The polymer is water-soluble (highly hydrophilic), non-immunogenic and non-toxic, and resides in the blood circulation well. Thus, it is frequently used as macromolecular carrier for low molecular weight drugs (especially anti-cancer chemotherapeutic agents) to enhance therapeutic efficacy and limit side effects. Poly(HPMA)-drug conjugate preferably accumulates in tumor tissues via the passive-targeting process (or so-called EPR effect). Due to its favorable characteristics, HPMA polymers and copolymers are also commonly used to produce synthetic biocompatible medical materials such as hydrogels.

The development of pHPMA as anti-cancer drug delivery vehicles is initiated by Dr. Jindřich Kopeček and colleagues at the Czech (-oslovak) Academy of Sciences in Prague in the mid-1970s.
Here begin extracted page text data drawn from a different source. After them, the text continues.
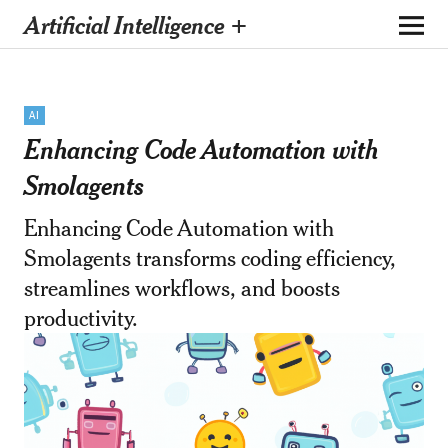
Artificial Intelligence +
AI
Enhancing Code Automation with
Smolagents
Enhancing Code Automation with
Smolagents transforms coding efficiency,
streamlines workflows, and boosts
productivity.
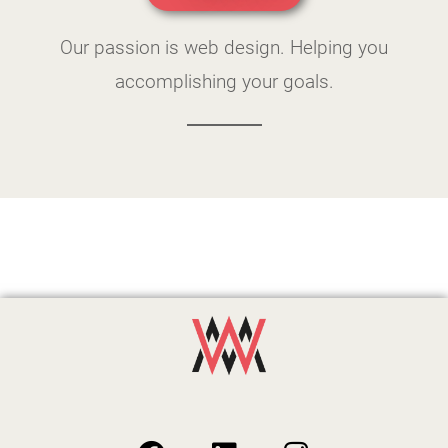
Our passion is web design. Helping you
accomplishing your goals.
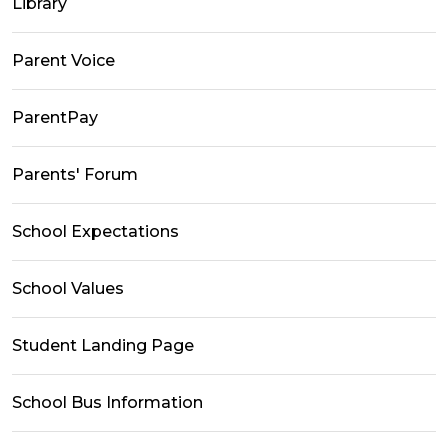
Library
Parent Voice
ParentPay
Parents' Forum
School Expectations
School Values
Student Landing Page
School Bus Information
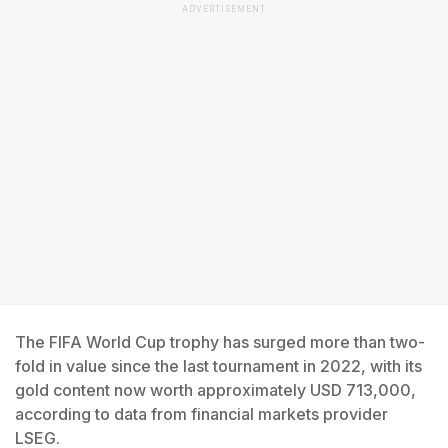
ADVERTISEMENT
The FIFA World Cup trophy has surged more than two-
fold in value since the last tournament in 2022, with its
gold content now worth approximately USD 713,000,
according to data from financial markets provider
LSEG.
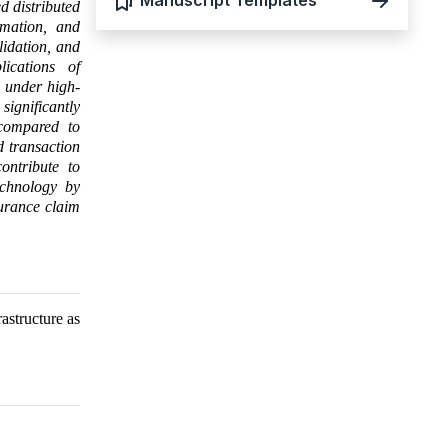
Manuscript Templates
d distributed
omation, and
lidation, and
lications of
e under high-
ignificantly
 compared to
d transaction
ontribute to
echnology by
surance claim
astructure as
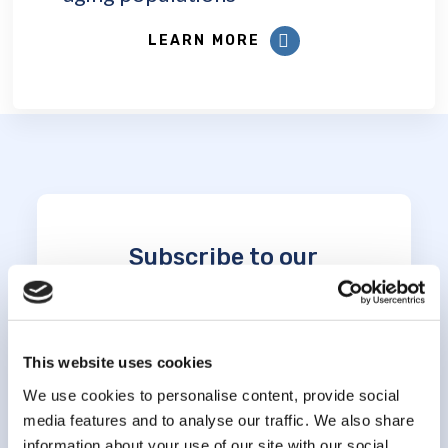
LEARN MORE
Subscribe to our
newsletter
*
indicates required
This website uses cookies
*
Email Address
We use cookies to personalise content, provide social
media features and to analyse our traffic. We also share
information about your use of our site with our social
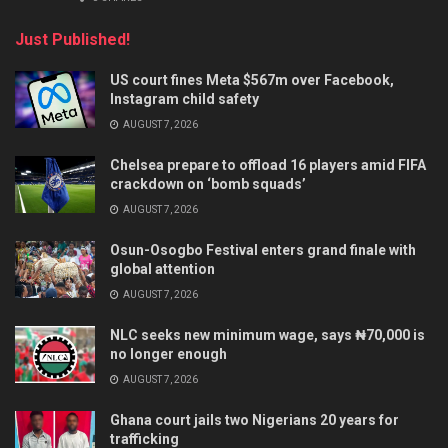
Just Published!
US court fines Meta $567m over Facebook,
Instagram child safety
AUGUST 7, 2026
Chelsea prepare to offload 16 players amid FIFA
crackdown on ‘bomb squads’
AUGUST 7, 2026
Osun-Osogbo Festival enters grand finale with
global attention
AUGUST 7, 2026
NLC seeks new minimum wage, says ₦70,000 is
no longer enough
AUGUST 7, 2026
Ghana court jails two Nigerians 20 years for
trafficking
Prior to this, it was used as a plasma expander. The Kopeček Laboratory designed and developed HPMA copolymer-drug conjugates as a lysosomal delivery vehicle to cancer cells. The concept of using pHPMA as polymeric drug carriers has opened a new perspective in modern pharmaceutical science, and developed into the first polymer-drug conjugate entering clinical trials (i.e. PK1; HPMA copolymer-doxorubicin conjugate).

The HPMA copolymers are also used as a scaffold for iBodies, polymer-based antibody mimetics.